> **Goal**
Reproduce, word for word, the portion of the appellate opinion below that begins with the words "Decision Date15 July" and ends with the words "Hodgenville, for appellee.".

> **Passage to read**
Brooks v. United Kentucky Bank

Decision Date15 July 1983
Citation659 S.W.2d 213
Parties37 UCC Rep.Serv. 1186 Richard E. BROOKS, Sr., Appellant, v. UNITED KENTUCKY BANK, Appellee.
CourtKentucky Court of Appeals

Larry D. Raikes, R. Keith Bond, Raikes & Bond, Hodgenville, for appellant.

James E. Bondurant, Hodgenville, for appellee.

Before GUDGEL, HOWARD and PAXTON, JJ.

GUDGEL, Judge:

This is an appeal from a judgment entered by the Larue Circuit Court in an action to enforce a guaranty agreement. The Court adjudged that appellant Richard E. Brooks, Sr. is liable on the agreement to appellee United Kentucky Bank in connection with a loan the bank made to a car dealership. Appellant contends that the court erred in finding that he is liable on the guaranty agreement and in failing to find that he was fraudulently induced to sign the agreement. We disagree with his contentions. Hence, we affirm.

In early 1978, appellant was in the process of purchasing the stock of Otis Smith Ford, Inc. from Otis Smith, its owner. The dealership was having financial difficulties, and Smith needed a thirty-day, $50,000 loan in order to purchase additional cars from the Ford Motor Company for resale. Frank Nichols, a senior vice-president of appellee, agreed to make the loan if it was guaranteed by appellant.

> **Extracted material**
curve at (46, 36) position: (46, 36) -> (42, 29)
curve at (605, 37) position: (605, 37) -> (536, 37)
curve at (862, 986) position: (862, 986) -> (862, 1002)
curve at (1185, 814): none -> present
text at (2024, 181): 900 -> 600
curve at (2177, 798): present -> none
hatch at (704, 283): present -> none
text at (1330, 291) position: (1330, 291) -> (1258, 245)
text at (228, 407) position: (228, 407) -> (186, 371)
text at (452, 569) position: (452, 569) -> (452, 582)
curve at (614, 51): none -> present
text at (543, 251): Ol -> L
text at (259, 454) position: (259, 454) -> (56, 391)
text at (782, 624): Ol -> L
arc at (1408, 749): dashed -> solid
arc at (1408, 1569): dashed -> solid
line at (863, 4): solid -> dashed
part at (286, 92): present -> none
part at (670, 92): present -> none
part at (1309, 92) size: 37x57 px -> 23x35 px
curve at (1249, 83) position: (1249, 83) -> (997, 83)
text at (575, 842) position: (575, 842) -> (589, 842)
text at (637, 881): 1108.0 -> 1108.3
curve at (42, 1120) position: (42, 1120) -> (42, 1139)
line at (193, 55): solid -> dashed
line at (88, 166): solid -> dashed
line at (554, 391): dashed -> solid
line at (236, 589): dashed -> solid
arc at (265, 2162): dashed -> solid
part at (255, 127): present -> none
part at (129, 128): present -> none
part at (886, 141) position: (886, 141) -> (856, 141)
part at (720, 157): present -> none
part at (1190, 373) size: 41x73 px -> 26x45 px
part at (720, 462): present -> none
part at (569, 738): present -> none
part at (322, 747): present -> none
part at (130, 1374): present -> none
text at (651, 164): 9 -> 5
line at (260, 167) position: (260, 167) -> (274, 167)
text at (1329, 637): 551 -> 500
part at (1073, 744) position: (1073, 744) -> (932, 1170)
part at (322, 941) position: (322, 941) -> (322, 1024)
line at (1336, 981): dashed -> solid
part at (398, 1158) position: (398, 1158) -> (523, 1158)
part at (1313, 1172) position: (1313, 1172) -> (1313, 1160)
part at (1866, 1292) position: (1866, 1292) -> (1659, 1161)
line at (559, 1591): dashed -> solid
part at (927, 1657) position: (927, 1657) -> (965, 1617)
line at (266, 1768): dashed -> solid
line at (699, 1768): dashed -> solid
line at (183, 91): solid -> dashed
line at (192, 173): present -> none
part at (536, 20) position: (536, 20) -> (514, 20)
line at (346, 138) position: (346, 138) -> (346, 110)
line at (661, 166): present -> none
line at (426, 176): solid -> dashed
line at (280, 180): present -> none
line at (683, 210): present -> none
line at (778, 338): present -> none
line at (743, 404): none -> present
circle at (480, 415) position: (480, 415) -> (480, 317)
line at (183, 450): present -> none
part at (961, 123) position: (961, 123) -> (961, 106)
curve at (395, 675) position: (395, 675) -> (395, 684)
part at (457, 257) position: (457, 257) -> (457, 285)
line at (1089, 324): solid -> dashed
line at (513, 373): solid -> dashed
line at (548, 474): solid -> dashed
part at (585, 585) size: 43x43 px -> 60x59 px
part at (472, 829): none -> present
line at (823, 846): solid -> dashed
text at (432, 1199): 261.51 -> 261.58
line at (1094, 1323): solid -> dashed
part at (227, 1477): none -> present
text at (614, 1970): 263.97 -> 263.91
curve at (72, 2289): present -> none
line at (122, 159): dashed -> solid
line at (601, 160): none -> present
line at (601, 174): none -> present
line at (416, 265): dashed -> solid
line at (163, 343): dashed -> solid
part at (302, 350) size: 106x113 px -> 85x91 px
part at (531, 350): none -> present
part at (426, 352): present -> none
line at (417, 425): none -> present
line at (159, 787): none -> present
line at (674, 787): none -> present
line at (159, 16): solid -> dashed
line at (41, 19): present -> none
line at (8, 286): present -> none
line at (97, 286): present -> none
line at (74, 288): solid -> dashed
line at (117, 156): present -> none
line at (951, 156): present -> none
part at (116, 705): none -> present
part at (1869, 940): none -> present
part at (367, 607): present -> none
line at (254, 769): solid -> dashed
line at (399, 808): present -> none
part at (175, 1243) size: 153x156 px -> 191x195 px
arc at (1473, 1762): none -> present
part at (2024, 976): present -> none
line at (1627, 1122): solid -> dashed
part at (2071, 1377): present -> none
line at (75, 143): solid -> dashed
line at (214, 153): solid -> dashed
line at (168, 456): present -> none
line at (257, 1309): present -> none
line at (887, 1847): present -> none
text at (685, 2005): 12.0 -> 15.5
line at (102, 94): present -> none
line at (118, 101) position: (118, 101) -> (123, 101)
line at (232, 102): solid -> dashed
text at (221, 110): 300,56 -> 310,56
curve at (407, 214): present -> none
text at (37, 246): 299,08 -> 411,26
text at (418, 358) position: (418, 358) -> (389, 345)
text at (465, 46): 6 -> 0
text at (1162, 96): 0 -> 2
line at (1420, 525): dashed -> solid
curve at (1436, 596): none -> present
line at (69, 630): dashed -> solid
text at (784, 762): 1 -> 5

> **Result**
Decision Date15 July 1983
Citation659 S.W.2d 213
Parties37 UCC Rep.Serv. 1186 Richard E. BROOKS, Sr., Appellant, v. UNITED KENTUCKY BANK, Appellee.
CourtKentucky Court of Appeals

Larry D. Raikes, R. Keith Bond, Raikes & Bond, Hodgenville, for appellant.

James E. Bondurant, Hodgenville, for appellee.